> **About this task**
Pull from the material below every line from the one containing "La deuxième et dernière-née de La" through the one containing "dès bières de qualité dans un", both included, and reproduce them verbatim.

> **Data for review**
---+---

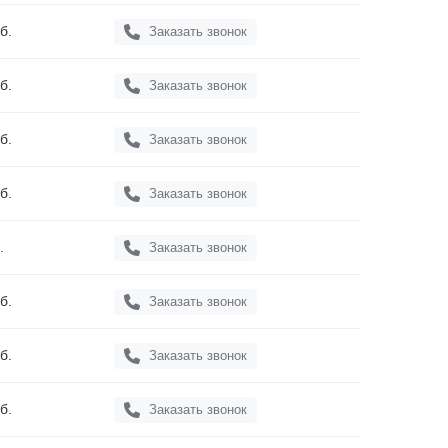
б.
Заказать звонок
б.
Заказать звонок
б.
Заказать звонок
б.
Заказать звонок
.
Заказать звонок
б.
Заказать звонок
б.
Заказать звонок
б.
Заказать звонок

---+---

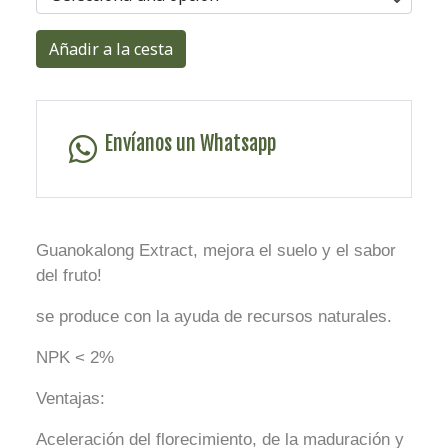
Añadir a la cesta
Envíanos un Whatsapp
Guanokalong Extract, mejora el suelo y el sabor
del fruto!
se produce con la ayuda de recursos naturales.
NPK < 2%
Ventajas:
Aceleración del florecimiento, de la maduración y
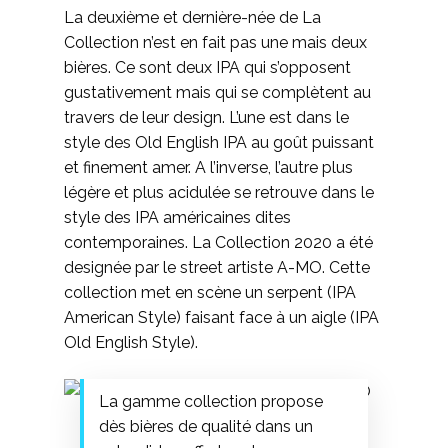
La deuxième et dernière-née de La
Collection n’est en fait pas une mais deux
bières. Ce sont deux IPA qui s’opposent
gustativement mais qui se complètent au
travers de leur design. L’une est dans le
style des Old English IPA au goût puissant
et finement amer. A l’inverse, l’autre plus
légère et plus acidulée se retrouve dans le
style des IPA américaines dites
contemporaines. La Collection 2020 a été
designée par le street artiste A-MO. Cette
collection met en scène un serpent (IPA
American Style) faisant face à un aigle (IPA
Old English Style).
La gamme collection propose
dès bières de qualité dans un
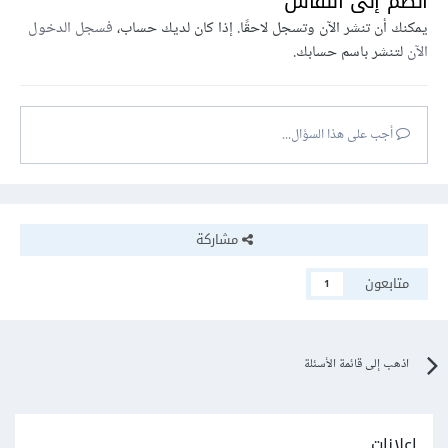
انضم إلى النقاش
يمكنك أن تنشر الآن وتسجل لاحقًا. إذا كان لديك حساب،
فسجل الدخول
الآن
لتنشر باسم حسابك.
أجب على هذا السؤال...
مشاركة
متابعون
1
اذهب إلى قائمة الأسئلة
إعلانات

---+---

> **Result for this task**
La deuxième et dernière-née de La
Collection n’est en fait pas une mais deux
bières. Ce sont deux IPA qui s’opposent
gustativement mais qui se complètent au
travers de leur design. L’une est dans le
style des Old English IPA au goût puissant
et finement amer. A l’inverse, l’autre plus
légère et plus acidulée se retrouve dans le
style des IPA américaines dites
contemporaines. La Collection 2020 a été
designée par le street artiste A-MO. Cette
collection met en scène un serpent (IPA
American Style) faisant face à un aigle (IPA
Old English Style).
La gamme collection propose
dès bières de qualité dans un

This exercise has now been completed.